The Gun Violence Archive reports there have been 165 mass shootings so far in 2023. The number of gun violence-related deaths for the year so far sits much higher at just over 12,500.
Experts say bringing those numbers down won't come from a simple fix.
Pierre Atlas, a senior lecturer at O'Neill School of Public and Environmental Affairs at IUPUI has spent years studying gun culture in America. With more guns than people in the United States, Atlas said curbing gun violence and deaths in this country will take time.
"Even if you were to stop the import, sale and manufacture of firearms starting tomorrow, there would still be more firearms than people," Atlas said.
In a nation where nearly one in five adults has had a family member killed by a gun, the high-rate of gun violence often clashes with our constitutional right to bear arms.
"Guns have been a part of American culture from colonial times and so, there have always been firearms," Atlas said. "A lot of scholars will point out, there's always been firearm regulations. So gun ownership and gun regulation has gone hand in hand from colonial time until today."
Atlas said many Americans view guns not just as a tool but as a symbol of freedom and liberty.
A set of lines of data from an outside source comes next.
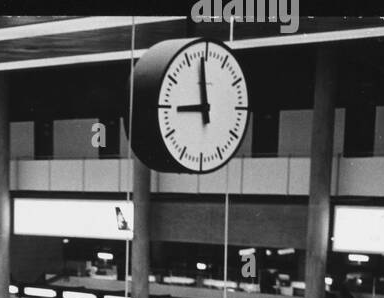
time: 8:58
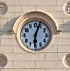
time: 6:03
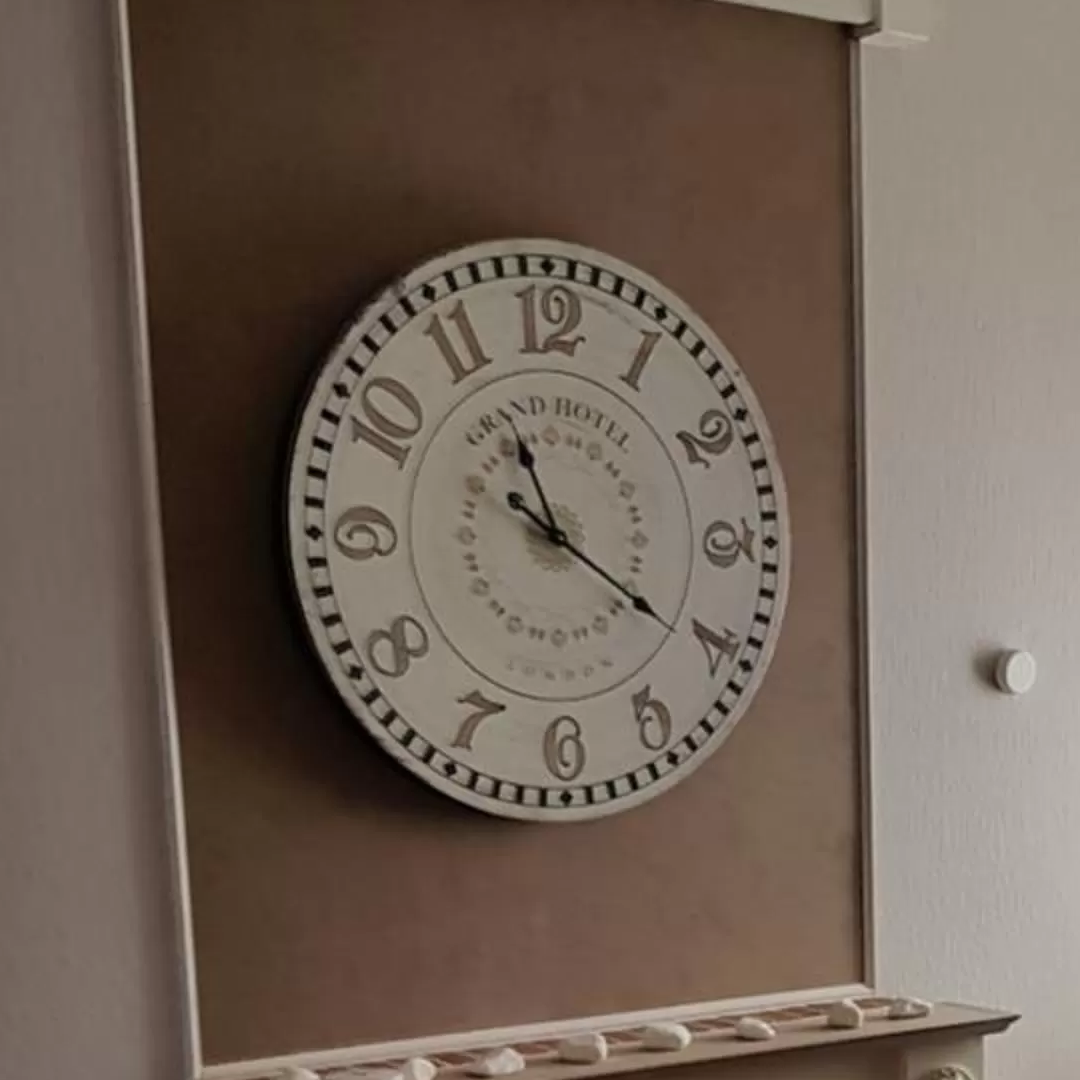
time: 11:20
Over the centuries, that perception has shifted somewhat. Atlas said 50 years earlier, the U.S. saw a stark shift in its attitudes toward guns soon after the NRA began its push to expand gun rights – first with concealed carry laws and now, with permitless carry laws popping up. Indiana implemented its own permitless carry policy last summer.
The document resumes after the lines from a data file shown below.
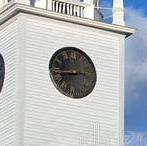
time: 8:43
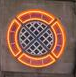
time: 1:37
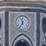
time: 11:35
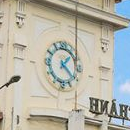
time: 1:21
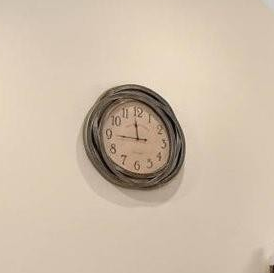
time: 11:44
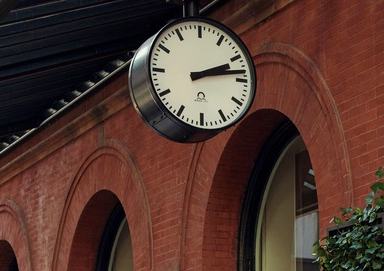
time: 2:13
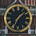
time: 1:34
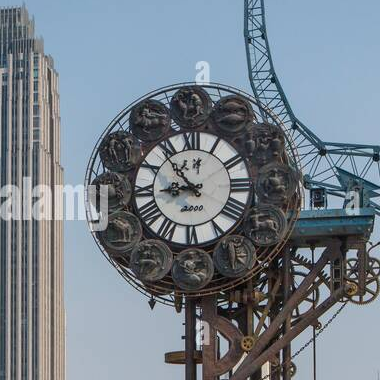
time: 8:53
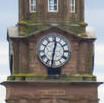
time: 12:31
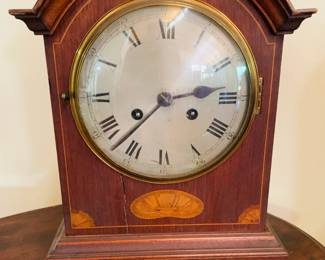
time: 2:37
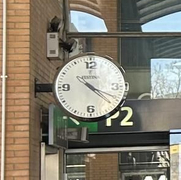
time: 4:19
Over the decades, Atlas said, the topic of guns became highly politicized, dividing the nation deeply often down party lines.
"Before Columbine in 1999, school shootings were very rare. After that, there's sort of a copycat type thing that's been going on," Atlas said. "And of course, every time there's a mass shooting, everybody takes their position. It's very predictable, whatever side you're on. It could be any mass shooting, it's going to be the same response from people on both sides of the issue rather than having a serious discussion on what can we do to reduce gun violence."
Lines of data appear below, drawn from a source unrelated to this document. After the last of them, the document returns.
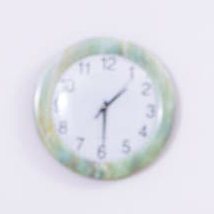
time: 1:29
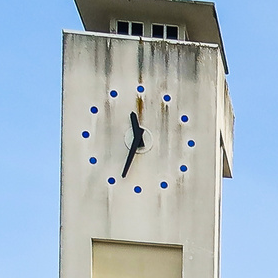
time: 11:33
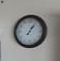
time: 1:06
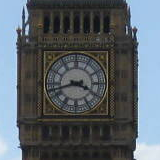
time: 3:42
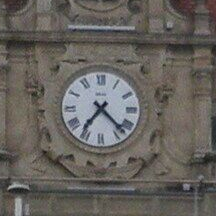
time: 7:22
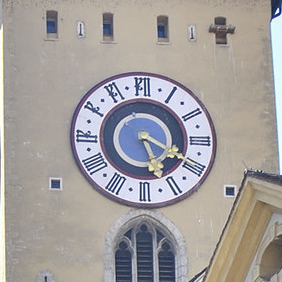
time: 5:18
And gun violence is a problem in the United States.
In 2020, 45,000 people died from firearms. Those high numbers come not just from mass shootings but also domestic violence, homicide, suicide and accidental shootings.
Atlas, a gun-owner himself, said he believes those are numbers that can be reduced. But tough questions have to be asked, he said.
“What are the different types of gun violence we want to address? What can be done? Mental health issues are definitely there. But that’s not the only reason. When we see a lot of the gun deaths, it’s this nexus of mental health problems or mental health crisis and easy accessibility to firearms and that’s what puts America different from other countries,” Atlas said.
To cut down on those numbers, Atlas said he believes both sides need to come to the table.
"If gun-rights people say guns are not going away and for gun-reform people, guns are not going away," Atlas said. "What can we do to reduce gun violence? I think that's where we could have a serious conversation if you didn't have interest groups and politicians on both sides benefitting from not having a conversation."
Gun policies have always shifted with the culture in America, Atlas said. And he believes a culture shift coming from Gen Z may be what pushes our country to a change in gun policy in the decades to come.
"I think the new generation with their activism and the reality they've grown up with that older gunowners haven't grown up with, I think down the line will lead to some changes including electoral changes in terms of who gets elected to office," Atlas said.